1. ## Pythagorean Triples II

Find all the Pythagorean triples that form an arithmetic sequence.

2. Originally Posted by MATNTRNG
Find all the Pythagorean triples that form an arithmetic sequence.
Is this a challenge problems? If not, let's see some work.

3. Hello, MATNTRNG!

Find all the Pythagorean triples that form an arithmetic sequence.

Assume that Pythagorean triples consist of positive integers.

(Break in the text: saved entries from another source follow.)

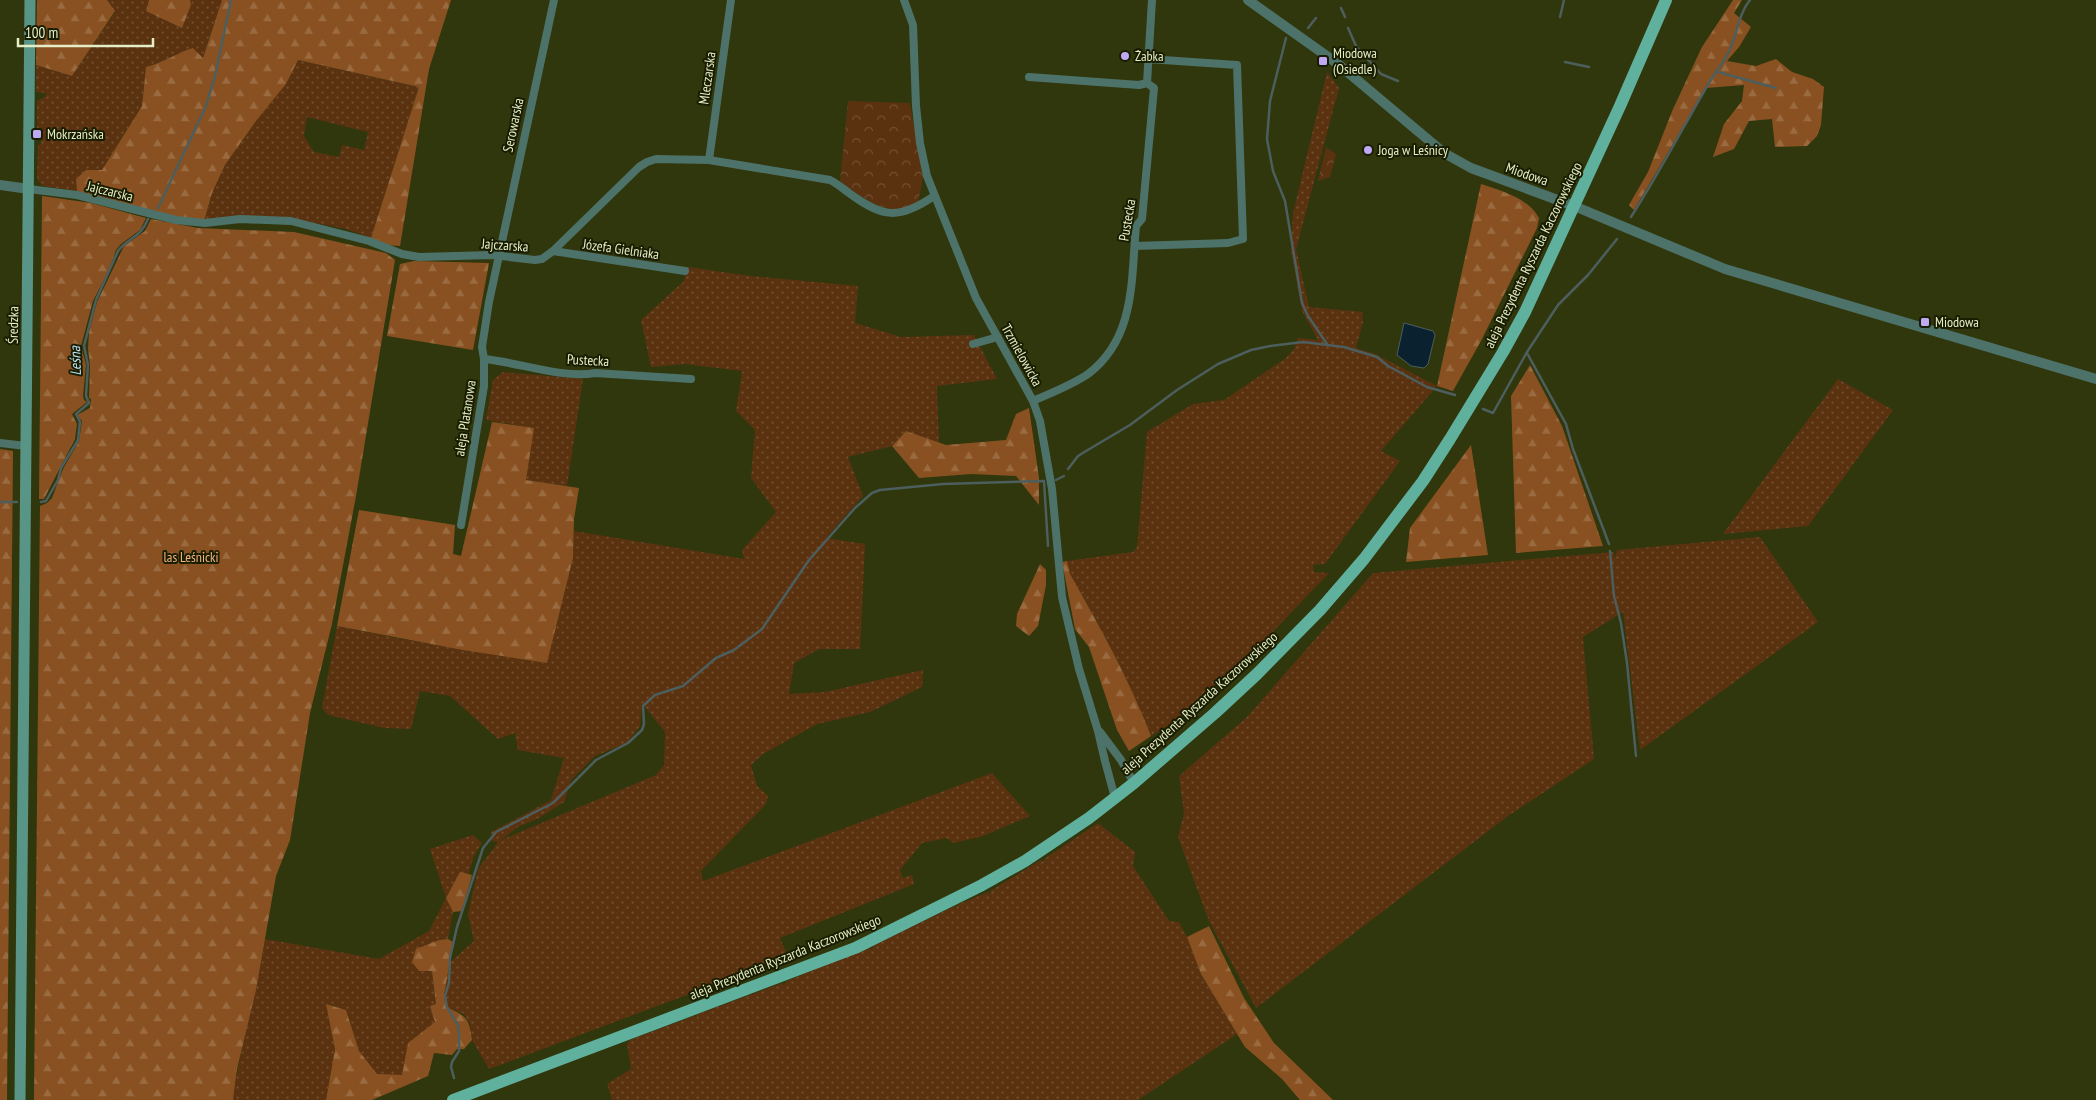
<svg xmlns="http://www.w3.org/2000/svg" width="2096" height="1100" viewBox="0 0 2096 1100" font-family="'PT Sans Narrow',sans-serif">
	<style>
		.grass { fill: url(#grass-dots); fill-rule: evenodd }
		.forest { fill: url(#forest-firs) }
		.park { fill: url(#park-crowns) }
		.water { fill: #0a212f; stroke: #4c5e5d }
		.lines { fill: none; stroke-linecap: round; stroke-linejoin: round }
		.stream { stroke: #4c5e5d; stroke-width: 2.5 }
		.minor { stroke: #4d7269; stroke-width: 8 }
		.tertiary { stroke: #4d7269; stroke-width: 10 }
		.secondary { stroke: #599587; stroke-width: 11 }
		.primary { stroke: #60b09e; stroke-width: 12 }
		.poi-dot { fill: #bfa8f4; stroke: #191d00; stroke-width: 2 }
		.labels { text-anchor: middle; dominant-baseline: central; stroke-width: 4; stroke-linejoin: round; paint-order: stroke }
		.poi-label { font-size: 14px; fill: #e5edc7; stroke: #191d00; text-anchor: start }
		.street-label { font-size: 14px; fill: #e5edc7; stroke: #191d00 }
		.park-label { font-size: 14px; fill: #f5b380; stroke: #191d00 }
		.water-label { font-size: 15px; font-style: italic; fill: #bce0f8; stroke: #191d00 }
	</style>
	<defs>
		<pattern id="grass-dots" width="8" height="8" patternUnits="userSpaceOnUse" patternTransform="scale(1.25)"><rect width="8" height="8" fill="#5a3210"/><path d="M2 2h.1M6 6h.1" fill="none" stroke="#725031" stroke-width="1.8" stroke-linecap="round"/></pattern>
		<pattern id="forest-firs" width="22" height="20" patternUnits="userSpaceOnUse" patternTransform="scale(1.25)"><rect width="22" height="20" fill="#895121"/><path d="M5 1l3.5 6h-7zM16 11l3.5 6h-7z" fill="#9a6a40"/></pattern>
		<pattern id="park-crowns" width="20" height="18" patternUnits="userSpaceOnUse" patternTransform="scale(1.25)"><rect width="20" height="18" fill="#5a3210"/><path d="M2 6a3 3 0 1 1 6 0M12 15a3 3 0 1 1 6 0" fill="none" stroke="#725031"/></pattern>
	</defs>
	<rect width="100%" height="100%" fill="#30370d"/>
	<path class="grass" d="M107,0H149L146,11L191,5L190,0H222L203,58L179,53L162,63L146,67L142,106L102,170H86L76,179L77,191L43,186L38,181L37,176L38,145L41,144V137H37V101L46,96L45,93L36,92V65L72,76L115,12Z
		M297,60L419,87L371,238L346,229L290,218L204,221L212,193L225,165L256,121L286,84ZM307,117L368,132L364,150L342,145L339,157L314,152L304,136Z
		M1327,72L1339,88L1296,249L1309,307L1362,312L1363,322L1356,348L1375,354L1437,386L1381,451L1400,461L1325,564L1313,565L1314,572L1329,573L1262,643L1171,724L1151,736C1129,679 1100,627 1070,574L1067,561L1133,552L1137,547L1147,432L1193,404L1224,400L1286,358L1294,349L1298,338L1318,340L1302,311L1291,250L1293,213Z
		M687,267L750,276L858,286L855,323L901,337L974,335L997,379L937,386L939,443L906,431L892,446L848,457L863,496L826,538L865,544L860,649H819L794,663L789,694L825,692L923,670L922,687L870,712L817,724L763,754L751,765L757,786L768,796L766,804L701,871L703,881L992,773L1030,816L983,836L954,843L946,838L922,843L900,870L903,878L912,875L914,884L780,938L788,957L489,1069L472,1040L470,1024L464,1014L446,1007L444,996L448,964L474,941L468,914L478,869L498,842L492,841L491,832L551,800L564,758L518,750L515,733L498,739L450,696L420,691L411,729L384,728L328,715L322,708L337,626L402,639L547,663L573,558L574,531L744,559L742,550L776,512L751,478L755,430L736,411L742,371L685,364L651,367L641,320L684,281ZM642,703L665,732L664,765L656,775L501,840L518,827L539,818L564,802L571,780L595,756L627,743L640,726Z
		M503,372L583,379L567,486L526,480L533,428L486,420L493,380Z
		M1838,379L1893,410L1808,526L1723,534Z
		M1760,537L1818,622L1640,750L1623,612L1583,637L1594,759L1508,816L1256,1008L1209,921L1178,837L1184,814L1179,776L1247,717L1373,573L1613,552L1615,558L1617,550Z
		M1098,823L1135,852L1133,866L1169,921L1179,922L1187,937L1201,974L1237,1034L1138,1100H612L607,1084L631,1069L627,1044L630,1040L694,1016L697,1018L696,1015L782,983L783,985L785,984V982L869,947L870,949L873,948L872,946L955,906L956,908L957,905L988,892L989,893H991L990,891L1041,860L1043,862L1044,859Z
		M473,835L482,843L474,856L468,875L460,873L446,898L453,912L448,939L438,940L432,971L436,1004L435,1022L408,1043L402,1075H377L359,1051L346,1010L327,1004L335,1049L326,1100H233C240,1046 256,993 265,939L379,959L429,931L446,898L430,849Z"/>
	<path class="forest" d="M37,0H107L115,11L72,76L36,65Z
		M149,0H190L191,5L182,28L146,11Z
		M222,0H451L429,69L400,246L385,245L371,238L419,87L298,60L286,84L256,121L225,165L212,193L204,221L176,218L77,191L76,179L86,170H102L142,106L146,67C163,63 176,53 193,48L203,58Z
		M1733,0H1742L1734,13L1751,27L1739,47L1727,61L1756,66L1776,59L1792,72L1813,79L1824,87L1821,125L1817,136L1807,146L1775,147L1772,119L1749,121L1734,149L1713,157L1724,124L1742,101L1744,85L1706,88L1634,210L1629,205L1648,172L1673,109L1702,47Z
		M1481,184C1502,191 1528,198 1539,218L1537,228L1482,339L1453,391L1437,386Z
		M42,196L91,203L146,218L140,230L121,244L116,250L109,270L93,301L81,346L86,365L83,396L84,400L87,402L72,414L77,424L75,439L44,499H39Z
		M151,219L198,228L294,232L386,253L395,260L356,496L332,624L310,713L290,840L276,876L256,990L237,1069L233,1100H34L40,506L47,503L52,498L63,469L79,441L82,421L77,415L90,408L91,399L89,398L90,366L88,348L89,332L97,302L124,246L145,231Z
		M414,261L489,263L473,350L387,336L400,264Z
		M1530,365L1562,426L1603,546L1516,553L1511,396Z
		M1029,408L1039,478V505L1016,476L971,474L919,478L892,446L906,431L946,445L1006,440L1016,414Z
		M492,422L534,428L526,480L579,488L574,519L573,558L547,663L463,650L337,626L359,510L455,525L453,554L461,556Z
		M1471,445L1488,555L1406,562L1410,528Z
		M0,449L13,451L7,1100H0Z
		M1067,561L1070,574C1100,627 1129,679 1151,736L1129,751L1117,730L1089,647L1075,629L1062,562Z
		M1040,564L1046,570V585L1038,626L1029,636L1016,626L1017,614Z
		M460,872L472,875L462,911L453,912L446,898Z
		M1209,926L1244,998L1274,1043L1333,1100H1300L1282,1079L1245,1047L1201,974L1187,937Z
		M448,939L453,942L444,996L446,1007C466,1016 469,1017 472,1040L464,1049H457L452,1055L434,1053L428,1076L372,1100H326L335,1049L326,1004L346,1010L359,1051L377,1074L402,1075L408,1043L435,1022L430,1006L436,1004L432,971H419L412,962L416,949L439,940Z"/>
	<path class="park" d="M848,101L910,103L923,177L918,203C912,205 905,209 899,209C878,211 856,193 840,181Z
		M1326,147L1336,154L1330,177L1318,181Z"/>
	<path class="water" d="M1404,323L1433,331L1435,335L1428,364L1424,368L1411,366L1397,355Z"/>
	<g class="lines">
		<path class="stream" d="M1341,8L1345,17
			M1560,17L1564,0
			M1308,28L1316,18
			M1348,28L1356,46L1381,74L1398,81
			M1286,38L1270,101L1267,139L1273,171L1285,201L1302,303L1308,316L1327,344
			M1565,62L1589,67
			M1718,72L1776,88
			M158,208L206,106L215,76L231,0
			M1631,217C1658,175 1681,131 1706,88C1713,74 1724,64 1730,49C1737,34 1739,13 1750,0
			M1527,353L1566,424L1573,449L1609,544
			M1483,409L1493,413L1527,352L1558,305L1588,275L1617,239
			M1068,469L1078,456L1086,451L1130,425L1177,390L1218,364L1251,350L1270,346L1303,342L1344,347L1377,357L1388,366L1427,387L1455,395
			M1056,480L1064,476
			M0,502H17
			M41,502L46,501L58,480L61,468L78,440L80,422L76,414L89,403L86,396L88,365L84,346L96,300L118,251C128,237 140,239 148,219
			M1610,551L1614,596L1621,623L1627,663L1636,756
			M454,1078L451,1067L452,1062L459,1051V1034L458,1025L447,1007L445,996L449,983L450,958L457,927L483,848L496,832L553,803L596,760L628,743L642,730L644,724L643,706L655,695L683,686L716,658L734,650L762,629L809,560L855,508L872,493L880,490L943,484L1044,481L1048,546"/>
		<path class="minor" d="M904,0L913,25L916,106L920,143L927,176L976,298L1033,401L1040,421L1052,489L1062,597L1079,669L1098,731L1105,761L1115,798
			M1029,77L1139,85L1147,83
			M709,160L731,0
			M29,189L77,195L176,220L205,223L240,219L291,221L369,241L402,254L419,257L492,255L535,260L542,259L553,251L639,167L647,162L656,159L709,160L830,180C838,184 842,188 849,193C883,218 899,220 934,196
			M1135,246L1228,243L1243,239L1237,65L1148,59
			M553,251L685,271
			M973,344L998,337
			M484,359C517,362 563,379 595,373L691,379
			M1033,401C1051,393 1072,385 1088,374C1136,338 1131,279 1136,226L1142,219L1154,88L1147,83L1152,0
			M0,443L26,446
			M461,525L484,386V359L482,347L489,302L554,0
			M1100,732L1121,760L1134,783"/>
		<path class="tertiary" d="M1248,0L1338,64L1444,153L1471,168L1574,206L1725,269L2096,379
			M0,185L29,189"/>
		<path class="secondary" d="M20,1100L30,0"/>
		<path class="primary" d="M453,1100L855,948L982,885L1025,861L1089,818L1134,783L1215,713L1257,674L1320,610L1364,559L1423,481L1450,439L1503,352L1525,312L1620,106L1666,0"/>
	</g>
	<g class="poi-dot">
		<circle cx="1125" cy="56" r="5"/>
		<rect x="1318" y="56" width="10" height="10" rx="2.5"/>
		<rect x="32" y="129" width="10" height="10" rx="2.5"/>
		<circle cx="1368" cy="150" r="5"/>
		<rect x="1920" y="317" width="10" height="10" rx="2.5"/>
	</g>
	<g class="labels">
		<g class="poi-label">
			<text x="1333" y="53">Miodowa<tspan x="1333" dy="16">(Osiedle)</tspan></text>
			<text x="1135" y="56">Żabka</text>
			<text x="47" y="134">Mokrzańska</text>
			<text x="1378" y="150">Joga w Leśnicy</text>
			<text x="1935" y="322">Miodowa</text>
		</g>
		<g class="street-label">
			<text transform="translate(707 78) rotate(-82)">Mleczarska</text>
			<text transform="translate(513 125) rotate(-78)">Serowarska</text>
			<text transform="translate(1527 174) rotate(19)">Miodowa</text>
			<text transform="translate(110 191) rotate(14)">Jajczarska</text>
			<text transform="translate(1127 220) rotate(-80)">Pustecka</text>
			<text transform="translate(505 245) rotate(4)">Jajczarska</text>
			<text transform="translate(621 249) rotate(8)">Józefa Gielniaka</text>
			<text transform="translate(1533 255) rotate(-64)">aleja Prezydenta Ryszarda Kaczorowskiego</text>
			<text transform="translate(13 325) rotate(-89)">Średzka</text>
			<text transform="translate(1022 355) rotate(61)">Trzmielowicka</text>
			<text transform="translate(588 360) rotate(3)">Pustecka</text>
			<text transform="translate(465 418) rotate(-81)">aleja Platanowa</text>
			<text transform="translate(1199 703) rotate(-42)">aleja Prezydenta Ryszarda Kaczorowskiego</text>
			<text transform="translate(785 957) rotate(-22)">aleja Prezydenta Ryszarda Kaczorowskiego</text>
		</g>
		<g class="park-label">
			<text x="191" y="557">las Leśnicki</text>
		</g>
		<g class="water-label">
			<text transform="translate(75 361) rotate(-92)">Leśna</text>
		</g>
	</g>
	<path d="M18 38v8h135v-8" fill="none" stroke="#e5edc7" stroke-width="2.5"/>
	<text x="25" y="38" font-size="15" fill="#e5edc7" stroke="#191d00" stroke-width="4" paint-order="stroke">100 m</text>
</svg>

We have: . $(a,\:a+d,\:a+2d)$

Hence: . $a^2 + (a+d)^2 \:=\:(a+2d)^2$

. . $a^2 + a^2 + 2ad + d^2 \:=\:a^2 + 4ad + 4d^2$

. . . . $a^2 -2ad - 3d^2 \:=\:0$

. . . . $(a+d)(a-3d) \:=\:0$

And we have: . $\begin{Bmatrix}a+d &=& 0 & \Rightarrow & d &=& \text{-}a \\
a - 3d &=& 0 & \Rightarrow & d &=& \frac{a}{3} \end{Bmatrix}$

Since $d = \frac{a}{3}$, the Pythagorean triples are: . $\left(a,\:\frac{4}{3}a,\:\frac{5}{3}a\right)$
. . where $\,a$ is any positive multiple of 3.

4. A useful strategy would be to denote the sides $a-d, a,$ and $a+d$, where $a$ and $b$ are integers; these form an arithmetic sequence. We assume that $d>0$.

The following relation holds: $(a-d)^2+a^2=(a+d)^2$. From $a^2-2ad+d^2+a^2=a^2+2ad+d^2$, we find that $a^2=4ad$. But $a>0$ since $a-d$ is one of the triangle's sides, so we can divide by $a$ to get $a=4d$.

Thus Pythagorean triples that form an arithmetic sequence are given by $3d, 4d, 5d$. In particular, this implies that the only Pythagorean triple that consists of consecutive postive integers is $3, 4, 5$.